There has been so much talk (or indeed hype) around direct lending that it’s easy to assume the strategy is dominant and investors captivated by little else. But our 2017 fundraising figures revealed that distressed debt nosed ahead of direct lending last year – accounting for around a third of total money raised for private debt as a whole. Moreover, the $61 billion total for distressed almost doubled the $32 billion the strategy accounted for in 2016.
Perhaps it’s to do with investors recognising what now appears to be a sustainable rather than fleeting opportunity. In Europe, where most attention is currently focused, distressed investors tell us – almost disbelievingly, as if they can’t quite acknowledge their good fortune – that the commercial banks really are now dealing with the distress on their balance sheets. It’s a region where decisive action is a refreshing novelty.
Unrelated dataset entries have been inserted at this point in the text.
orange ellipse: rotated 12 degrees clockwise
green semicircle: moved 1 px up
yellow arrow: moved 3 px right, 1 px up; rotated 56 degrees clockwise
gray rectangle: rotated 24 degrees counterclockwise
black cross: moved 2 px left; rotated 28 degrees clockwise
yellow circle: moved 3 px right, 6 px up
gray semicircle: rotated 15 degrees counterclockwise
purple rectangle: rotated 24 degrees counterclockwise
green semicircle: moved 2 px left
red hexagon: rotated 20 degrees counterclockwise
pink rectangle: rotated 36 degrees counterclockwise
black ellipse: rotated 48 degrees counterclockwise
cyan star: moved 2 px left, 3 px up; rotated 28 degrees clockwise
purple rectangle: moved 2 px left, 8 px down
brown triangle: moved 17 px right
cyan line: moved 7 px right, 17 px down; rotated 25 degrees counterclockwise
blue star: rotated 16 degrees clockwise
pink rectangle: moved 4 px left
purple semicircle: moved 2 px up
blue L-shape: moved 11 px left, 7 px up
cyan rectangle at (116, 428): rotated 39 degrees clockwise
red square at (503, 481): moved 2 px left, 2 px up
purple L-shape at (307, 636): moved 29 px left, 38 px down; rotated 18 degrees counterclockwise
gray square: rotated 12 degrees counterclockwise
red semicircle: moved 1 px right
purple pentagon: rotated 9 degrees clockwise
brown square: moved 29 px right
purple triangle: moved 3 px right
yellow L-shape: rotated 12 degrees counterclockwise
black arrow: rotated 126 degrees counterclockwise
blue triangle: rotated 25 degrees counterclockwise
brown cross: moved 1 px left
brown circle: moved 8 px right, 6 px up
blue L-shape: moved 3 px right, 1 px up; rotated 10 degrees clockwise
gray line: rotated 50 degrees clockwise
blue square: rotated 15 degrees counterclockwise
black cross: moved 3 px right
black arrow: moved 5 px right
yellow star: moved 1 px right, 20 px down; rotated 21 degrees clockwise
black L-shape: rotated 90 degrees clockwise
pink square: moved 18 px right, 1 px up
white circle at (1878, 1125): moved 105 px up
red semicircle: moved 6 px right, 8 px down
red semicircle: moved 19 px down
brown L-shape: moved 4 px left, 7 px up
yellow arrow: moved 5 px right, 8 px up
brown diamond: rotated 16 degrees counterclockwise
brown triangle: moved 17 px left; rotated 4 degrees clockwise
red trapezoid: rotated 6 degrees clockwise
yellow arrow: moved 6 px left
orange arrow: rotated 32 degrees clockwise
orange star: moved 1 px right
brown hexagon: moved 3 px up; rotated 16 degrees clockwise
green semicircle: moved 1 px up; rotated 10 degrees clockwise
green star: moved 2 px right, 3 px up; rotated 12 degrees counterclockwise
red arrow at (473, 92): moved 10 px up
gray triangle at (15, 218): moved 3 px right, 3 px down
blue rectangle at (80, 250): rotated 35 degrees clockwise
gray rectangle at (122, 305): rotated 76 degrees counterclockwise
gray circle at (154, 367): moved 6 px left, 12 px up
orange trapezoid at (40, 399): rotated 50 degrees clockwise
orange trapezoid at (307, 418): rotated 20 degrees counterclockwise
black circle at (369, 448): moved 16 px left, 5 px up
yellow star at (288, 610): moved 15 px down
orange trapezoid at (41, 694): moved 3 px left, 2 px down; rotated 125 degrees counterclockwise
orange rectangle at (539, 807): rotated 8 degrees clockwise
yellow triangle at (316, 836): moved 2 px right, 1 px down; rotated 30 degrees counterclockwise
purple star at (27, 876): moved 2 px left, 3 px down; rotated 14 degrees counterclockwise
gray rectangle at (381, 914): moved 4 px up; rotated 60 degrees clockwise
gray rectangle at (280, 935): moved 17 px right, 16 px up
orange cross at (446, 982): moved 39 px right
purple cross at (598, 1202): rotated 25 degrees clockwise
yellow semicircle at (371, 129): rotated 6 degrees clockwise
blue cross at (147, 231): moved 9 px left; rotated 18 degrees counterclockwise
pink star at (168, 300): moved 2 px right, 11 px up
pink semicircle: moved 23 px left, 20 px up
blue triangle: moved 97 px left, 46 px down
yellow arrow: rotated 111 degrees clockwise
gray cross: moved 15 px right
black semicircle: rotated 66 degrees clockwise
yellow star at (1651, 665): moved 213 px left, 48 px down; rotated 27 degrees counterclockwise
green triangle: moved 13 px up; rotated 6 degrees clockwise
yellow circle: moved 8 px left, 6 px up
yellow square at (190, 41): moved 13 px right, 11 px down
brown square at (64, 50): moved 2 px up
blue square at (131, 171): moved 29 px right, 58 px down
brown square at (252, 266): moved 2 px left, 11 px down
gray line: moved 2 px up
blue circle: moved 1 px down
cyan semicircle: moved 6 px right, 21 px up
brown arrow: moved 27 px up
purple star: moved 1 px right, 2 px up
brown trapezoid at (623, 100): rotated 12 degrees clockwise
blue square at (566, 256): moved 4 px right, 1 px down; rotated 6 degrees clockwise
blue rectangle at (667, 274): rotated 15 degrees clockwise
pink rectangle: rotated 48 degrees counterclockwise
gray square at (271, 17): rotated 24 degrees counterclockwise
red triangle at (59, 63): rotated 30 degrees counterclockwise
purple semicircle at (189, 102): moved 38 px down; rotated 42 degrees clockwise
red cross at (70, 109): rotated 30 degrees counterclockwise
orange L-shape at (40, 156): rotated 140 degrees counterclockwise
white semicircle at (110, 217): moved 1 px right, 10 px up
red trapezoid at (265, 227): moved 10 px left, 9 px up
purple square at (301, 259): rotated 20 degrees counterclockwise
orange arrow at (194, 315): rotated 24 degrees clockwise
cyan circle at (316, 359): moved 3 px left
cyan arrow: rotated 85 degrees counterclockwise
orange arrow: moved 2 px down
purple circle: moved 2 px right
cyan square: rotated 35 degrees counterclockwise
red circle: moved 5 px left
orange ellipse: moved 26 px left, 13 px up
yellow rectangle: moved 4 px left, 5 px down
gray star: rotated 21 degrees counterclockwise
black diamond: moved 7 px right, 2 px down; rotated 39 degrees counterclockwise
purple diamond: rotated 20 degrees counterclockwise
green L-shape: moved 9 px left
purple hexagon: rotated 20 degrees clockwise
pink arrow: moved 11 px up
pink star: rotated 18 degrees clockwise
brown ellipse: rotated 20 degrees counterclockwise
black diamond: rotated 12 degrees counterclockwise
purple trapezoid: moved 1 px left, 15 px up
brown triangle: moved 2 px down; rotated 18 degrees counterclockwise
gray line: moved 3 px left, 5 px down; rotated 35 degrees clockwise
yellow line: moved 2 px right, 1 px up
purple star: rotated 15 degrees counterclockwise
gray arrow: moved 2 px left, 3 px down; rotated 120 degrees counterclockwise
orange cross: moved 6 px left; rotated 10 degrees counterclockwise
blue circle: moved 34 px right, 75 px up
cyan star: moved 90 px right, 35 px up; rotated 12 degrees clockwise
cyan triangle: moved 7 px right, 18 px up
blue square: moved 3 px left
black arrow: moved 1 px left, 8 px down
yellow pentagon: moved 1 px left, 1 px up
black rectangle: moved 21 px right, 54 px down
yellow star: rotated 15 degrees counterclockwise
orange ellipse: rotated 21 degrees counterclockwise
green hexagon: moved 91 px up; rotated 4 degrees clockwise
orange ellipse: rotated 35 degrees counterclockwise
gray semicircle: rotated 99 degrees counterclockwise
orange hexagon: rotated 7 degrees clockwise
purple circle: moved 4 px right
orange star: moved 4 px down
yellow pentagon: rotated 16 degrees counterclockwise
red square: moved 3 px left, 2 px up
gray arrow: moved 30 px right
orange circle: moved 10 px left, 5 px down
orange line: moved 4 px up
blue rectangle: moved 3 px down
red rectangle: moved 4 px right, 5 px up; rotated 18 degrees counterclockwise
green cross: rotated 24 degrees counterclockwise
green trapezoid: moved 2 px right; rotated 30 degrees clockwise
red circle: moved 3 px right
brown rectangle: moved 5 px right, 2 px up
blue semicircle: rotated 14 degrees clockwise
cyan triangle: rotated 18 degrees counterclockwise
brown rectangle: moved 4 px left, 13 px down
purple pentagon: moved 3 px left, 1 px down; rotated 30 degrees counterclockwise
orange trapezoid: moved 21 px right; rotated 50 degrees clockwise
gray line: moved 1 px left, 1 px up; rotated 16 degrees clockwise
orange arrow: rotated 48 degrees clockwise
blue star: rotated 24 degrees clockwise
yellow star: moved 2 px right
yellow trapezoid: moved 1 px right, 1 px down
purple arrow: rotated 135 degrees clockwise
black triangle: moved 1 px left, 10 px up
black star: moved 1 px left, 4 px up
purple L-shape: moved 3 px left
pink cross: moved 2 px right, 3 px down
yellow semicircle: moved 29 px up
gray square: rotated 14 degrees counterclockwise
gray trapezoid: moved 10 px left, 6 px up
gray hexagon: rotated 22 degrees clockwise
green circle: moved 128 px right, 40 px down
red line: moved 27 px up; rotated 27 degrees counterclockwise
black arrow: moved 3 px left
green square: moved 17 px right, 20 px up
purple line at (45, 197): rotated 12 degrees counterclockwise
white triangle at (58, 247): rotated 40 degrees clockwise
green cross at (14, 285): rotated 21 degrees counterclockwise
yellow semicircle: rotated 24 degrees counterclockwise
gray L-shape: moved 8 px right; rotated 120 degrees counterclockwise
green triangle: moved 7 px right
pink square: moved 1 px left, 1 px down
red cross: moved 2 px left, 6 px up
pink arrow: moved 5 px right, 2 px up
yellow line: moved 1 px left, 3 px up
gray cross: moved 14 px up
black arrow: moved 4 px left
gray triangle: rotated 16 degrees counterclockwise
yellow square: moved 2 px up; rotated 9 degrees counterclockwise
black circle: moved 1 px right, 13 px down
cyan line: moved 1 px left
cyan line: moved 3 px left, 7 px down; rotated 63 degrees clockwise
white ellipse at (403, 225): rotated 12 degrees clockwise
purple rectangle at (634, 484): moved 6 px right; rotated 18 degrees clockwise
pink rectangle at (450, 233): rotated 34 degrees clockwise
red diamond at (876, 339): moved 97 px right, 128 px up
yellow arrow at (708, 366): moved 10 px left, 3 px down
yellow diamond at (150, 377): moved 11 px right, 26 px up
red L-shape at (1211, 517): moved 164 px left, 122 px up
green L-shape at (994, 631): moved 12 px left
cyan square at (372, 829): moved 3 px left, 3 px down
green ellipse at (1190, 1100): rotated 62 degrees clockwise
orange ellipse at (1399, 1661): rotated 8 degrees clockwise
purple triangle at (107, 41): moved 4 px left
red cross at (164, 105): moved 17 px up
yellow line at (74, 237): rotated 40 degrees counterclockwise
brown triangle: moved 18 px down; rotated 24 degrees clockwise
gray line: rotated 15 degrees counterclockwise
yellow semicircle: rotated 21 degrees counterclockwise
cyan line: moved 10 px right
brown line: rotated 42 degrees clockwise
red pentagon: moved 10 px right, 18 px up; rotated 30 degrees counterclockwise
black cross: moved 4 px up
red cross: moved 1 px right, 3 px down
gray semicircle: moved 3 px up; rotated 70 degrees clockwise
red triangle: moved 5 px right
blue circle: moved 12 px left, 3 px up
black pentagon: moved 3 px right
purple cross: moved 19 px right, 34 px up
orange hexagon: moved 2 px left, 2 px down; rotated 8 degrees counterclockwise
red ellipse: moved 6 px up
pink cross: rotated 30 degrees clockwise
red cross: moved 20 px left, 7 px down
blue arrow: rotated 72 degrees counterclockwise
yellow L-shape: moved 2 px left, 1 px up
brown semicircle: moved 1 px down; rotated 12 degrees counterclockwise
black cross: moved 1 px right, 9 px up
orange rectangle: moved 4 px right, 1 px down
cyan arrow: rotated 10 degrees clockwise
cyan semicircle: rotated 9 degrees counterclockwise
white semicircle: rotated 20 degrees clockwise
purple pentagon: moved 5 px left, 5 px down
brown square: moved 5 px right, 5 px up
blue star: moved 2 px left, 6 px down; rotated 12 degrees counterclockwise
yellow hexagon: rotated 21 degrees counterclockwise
For several years following the global financial crisis, say market sources, no more than around €10 billion of problem loans were sold off per year by European banks. Over the last few years, that figure has risen to hundreds of billions. Moreover, the value of the total opportunity is estimated at around €2 trillion, which is expected by some to provide dealflow for the next five to 10 years. For a strategy associated with opportunism, LPs investing in it now can be confident that a good investment rationale will exist over the long term.
While the bad loan legacy provides a promising backdrop, political developments can also play a part. One source we spoke to recently referred to the “fault lines” that continually appear in Europe – Brexit and the German elections being two recent examples. At the individual business level, events such as these will not necessarily have negative effects – but it seems fair to assume a volatile environment will fuel more distress overall than a benign one.
But while the stars appear to be aligning, those firms that have invested in the space through changing times will tell you that having the right infrastructure as a business and the ability and willingness to do some heavy spadework are unchanging constants.
Sources say origination skills are vital, since banks often like to sell problem loans privately. Building banking relationships over many years can help with introductions to opportunities that others will not see. Those without the requisite experience and relationships may choose to believe in the miracle of “low hanging fruit” suddenly available to everyone – failing to miss the point that there is normally a reason for something being touted around to all and sundry at a large discount.
Operational skills can also be underestimated. On the strategic spectrum ranging from passive to fully hands-on, many imagine distressed investing to be more of a “buy low, sell high” trading type of activity situated towards the passive end.
But that’s not the impression formed from conversations with market veterans. They will tell you that distressed investing is often about pulling businesses up by the bootstraps – perhaps by identifying a hidden jewel in the crown that can create a sustainable future and working incredibly hard to make it a success, while (perhaps with equal difficulty in countries where union power is strong) shutting down whatever parts of the business have no prospect of a profitable future.
The question then becomes how many of those funds targeting the distressed space today have the experience, resource and skills required to hit a return expectation typically in the mid-teens? Given that fundraising has doubled in the space of 12 months, it’s a question that should be at the front of limited partners’ minds.